A mon sens, cette musique profite d’un moment de vacuité où on a l’inspiration qui a tari. Pour moi, c’est de cette manière qu’elle profite et s’installe dans le corridor. C’est une certaine excroissance du rap, de hip-hop, du slam, de poésie déclamée. C’est quelque chose d’extrêmement compliquée. Mais ce que je peux en dire à l’écoute des Boudor, Lydol, Sultan Oshimin, c’est que les thématiques abordées nous connectent à la réalité sociétale. Dans des universités d’ailleurs, des études sont faites sur ce type de musique à travers les textes qui dénoncent et de la manière la plus virulente qui soit, les tares d’une certaine société.

Maintenant, on n’est plus exclusivement dans le Hip-hop, mais musique urbaine parce qu’il y a eu un glissement. Dans les thématiques, c’est devenu plus sirupeux (ma femme, mon mariage…).

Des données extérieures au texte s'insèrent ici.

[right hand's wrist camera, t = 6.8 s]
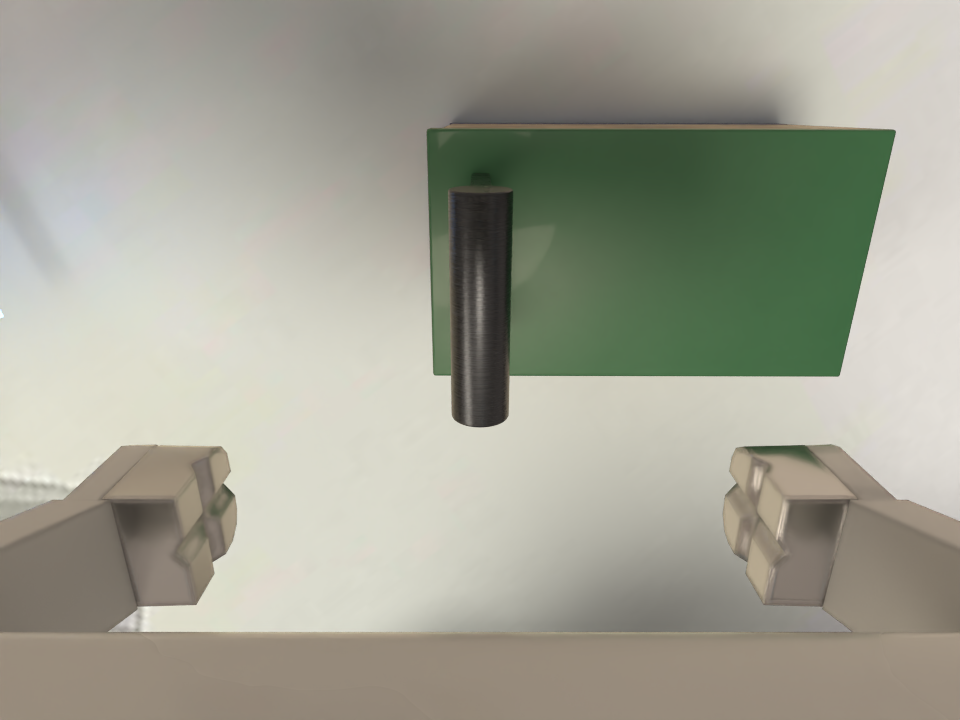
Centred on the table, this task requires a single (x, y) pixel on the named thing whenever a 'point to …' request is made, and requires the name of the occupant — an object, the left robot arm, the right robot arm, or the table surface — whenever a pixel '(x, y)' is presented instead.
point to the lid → (644, 252)
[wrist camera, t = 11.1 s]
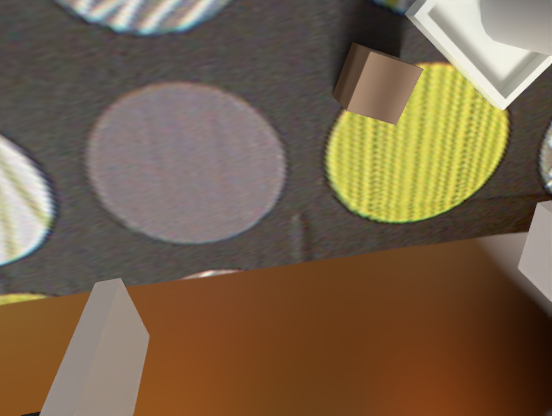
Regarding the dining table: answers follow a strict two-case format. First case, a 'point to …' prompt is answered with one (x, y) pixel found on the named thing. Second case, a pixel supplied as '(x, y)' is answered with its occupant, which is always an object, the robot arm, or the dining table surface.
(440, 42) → the tray
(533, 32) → the can
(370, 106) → the walnut block
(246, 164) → the dining table surface
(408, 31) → the dining table surface
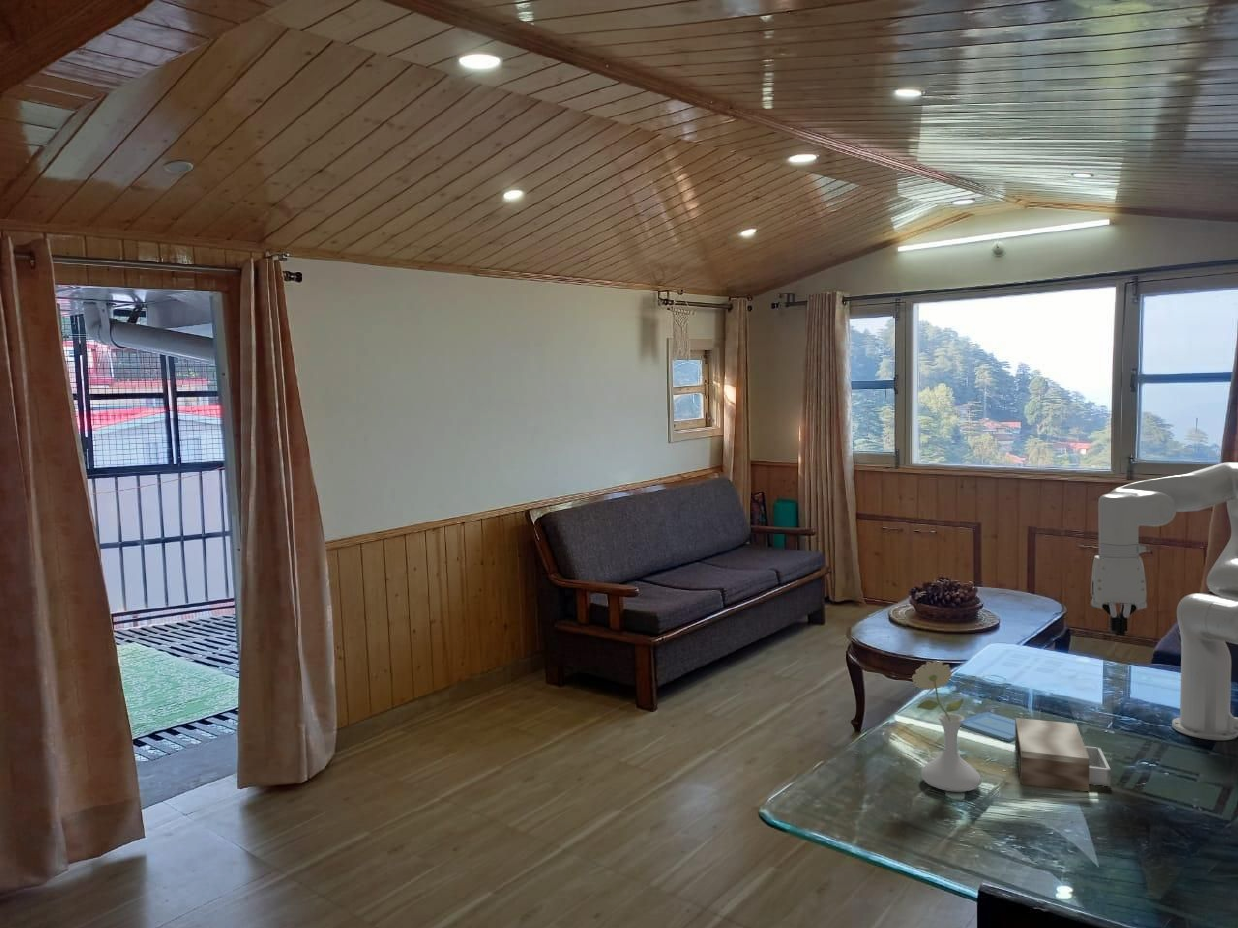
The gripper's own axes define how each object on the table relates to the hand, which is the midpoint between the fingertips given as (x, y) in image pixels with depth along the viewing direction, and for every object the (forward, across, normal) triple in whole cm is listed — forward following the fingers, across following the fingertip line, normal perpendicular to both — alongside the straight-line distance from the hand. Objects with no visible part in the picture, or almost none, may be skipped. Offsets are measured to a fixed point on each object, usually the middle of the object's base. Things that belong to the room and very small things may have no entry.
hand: (1118, 634), depth 192 cm
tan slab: (+25, +16, +17) cm, 34 cm away
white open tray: (+25, +13, +17) cm, 33 cm away
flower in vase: (+24, +37, +31) cm, 54 cm away
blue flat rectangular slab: (+25, +24, -6) cm, 36 cm away
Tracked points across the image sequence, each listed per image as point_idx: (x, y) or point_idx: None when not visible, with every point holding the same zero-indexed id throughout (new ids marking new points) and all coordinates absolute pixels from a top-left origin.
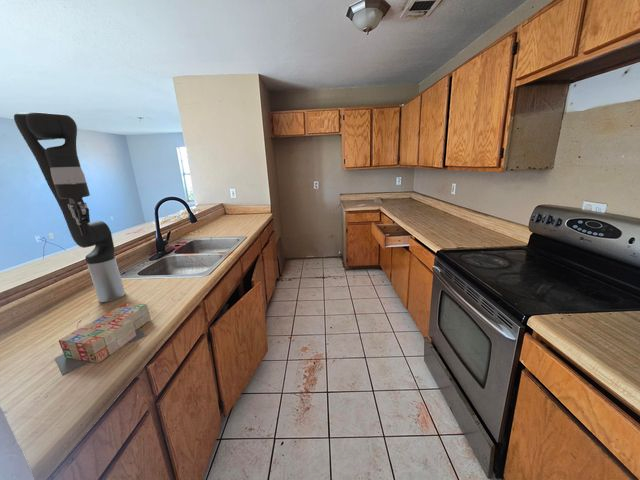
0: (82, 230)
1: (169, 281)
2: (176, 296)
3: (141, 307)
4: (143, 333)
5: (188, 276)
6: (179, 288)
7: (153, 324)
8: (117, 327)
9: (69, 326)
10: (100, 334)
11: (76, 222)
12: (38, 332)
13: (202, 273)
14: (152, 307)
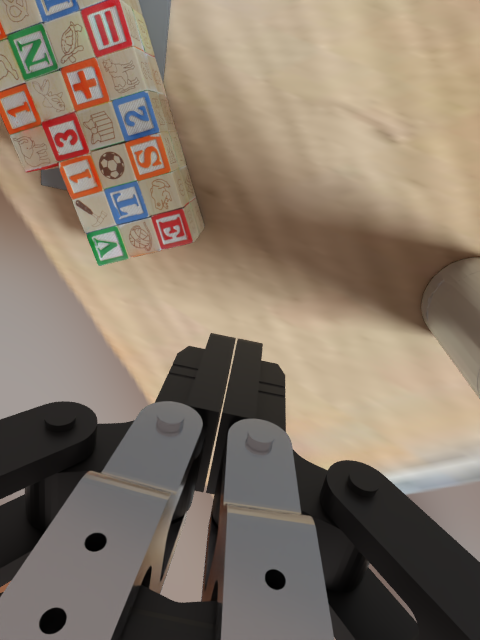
0: (196, 372)
1: (357, 453)
2: None
3: (91, 243)
4: (54, 185)
5: None
6: None
7: None
8: (14, 117)
9: (387, 94)
10: (5, 56)
11: (264, 440)
12: (476, 5)
13: None
14: (211, 304)
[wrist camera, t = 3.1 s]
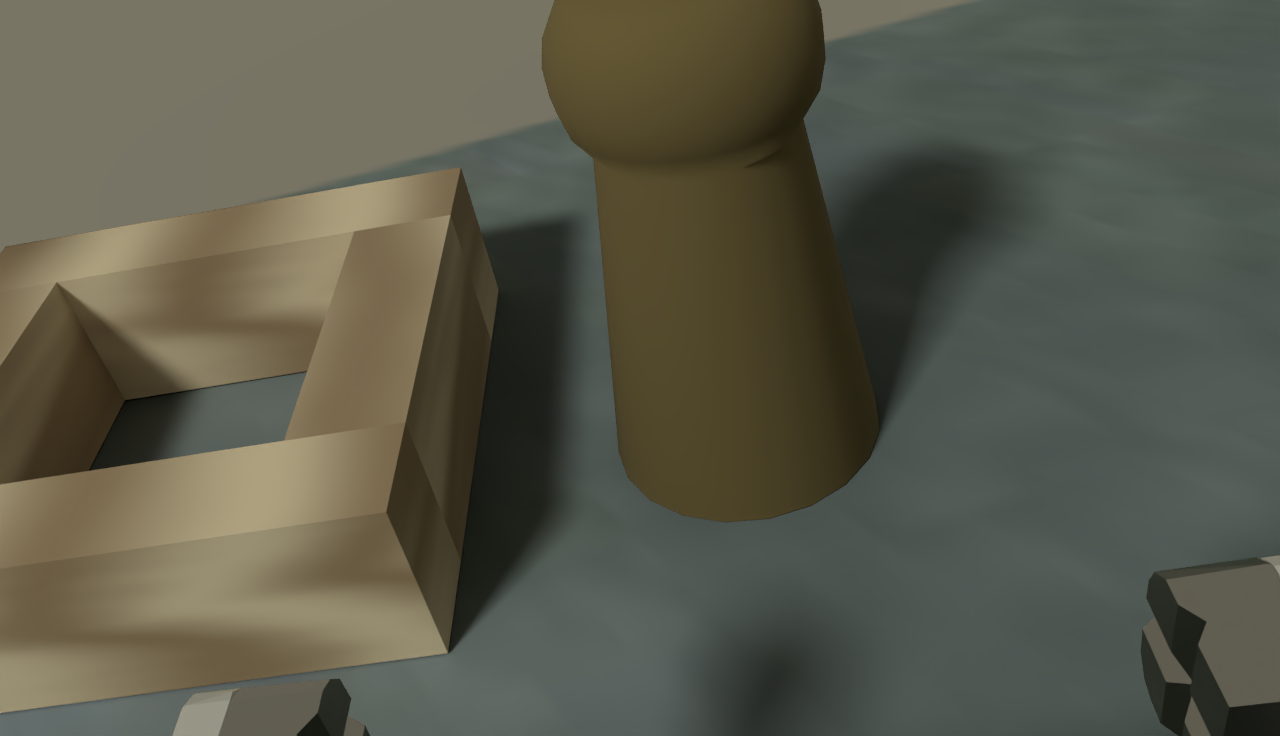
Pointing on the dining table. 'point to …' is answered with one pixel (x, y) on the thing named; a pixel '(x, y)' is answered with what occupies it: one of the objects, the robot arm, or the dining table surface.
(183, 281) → the socket block
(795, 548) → the dining table surface
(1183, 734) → the robot arm
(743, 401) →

Il faut tout de même avouer que c’est une musique qui marque le temps qui est le nôtre. Il y a quelque chose qu’il faut lire à ce niveau. Pourquoi est-ce que pour l’essentiel, c’est elle qui domine aujourd’hui? Qu’est-ce qui provoque l’engouement des jeunes vers ces musiques?

On peut ainsi dégager quelques pistes de recherches: le public qui la consomme est extrêmement jeune et ceux qui la pratiquent le sont également. A l’époque d’or du Makossa, c’était tout le monde qui aimait cette musique, il n’y avait pas une cible du Makossa comme c’est le cas pour la musique urbaine. Comme autre particularité, les artistes de musique urbaine chantent en français ou en anglais, ce qui touche un plus grand public. Le Makossa n’a pas connu les supports médiatiques, téléchargement en streaming actuels. Et les clips aujourd’hui sont imbattables.

Le Makossa s’est essoufflé. Ben Decca pour moi, c’est un survivant et qui a heureusement de bons restes. Certains tenants du Makossa se sont alignés à la nouvelle donne et d’autres se sont tout simplement mis en retrait.

 

Le manque d’accompagnement des pouvoirs publics dans la musique est décrié…

On va commencer par la question des droits d’auteur. C’est pathétique! L’Etat doit organiser la profession, c’est vrai. Mais, j’accuse les musiciens eux-mêmes. J’ai d’ailleurs écrit une chronique intitulée «Artistes musiciens camerounais réveillez-vous.» Je pense qu’il est important de savoir se prendre en charge pour la simple raison que le ministère de la Culture (Minac) n’est pas le dispensaire des musiciens et artistes. A l’époque, le droit d’auteur était bien géré. Il y a 30 ans les musiciens ne se plaignaient pas comme ils le font aujourd’hui.

Tout à basculer à partir du moment où les musiciens ont demandé à gérer. Vous voyez le paradoxe! Depuis ce temps, toutes les sociétés qu’on a eues ont sombré.

J’interpelle les musiciens à comprendre que la musique, c’est un métier et comme tout métier, il faut un projet de vie. Mettre des sous de côté, prendre des dispositions pour se mettre à l’abri, faire beaucoup de dates… La nouvelle génération le comprend et je m’en réjouis. Pour cela, il faut être bien encadré.

Les artistes doivent comprendre, le milieu de la musique est extrêmement compétitif, il suffit d’un rien pour que tout bascule ou que l’on soit propulsé au-devant de la scène.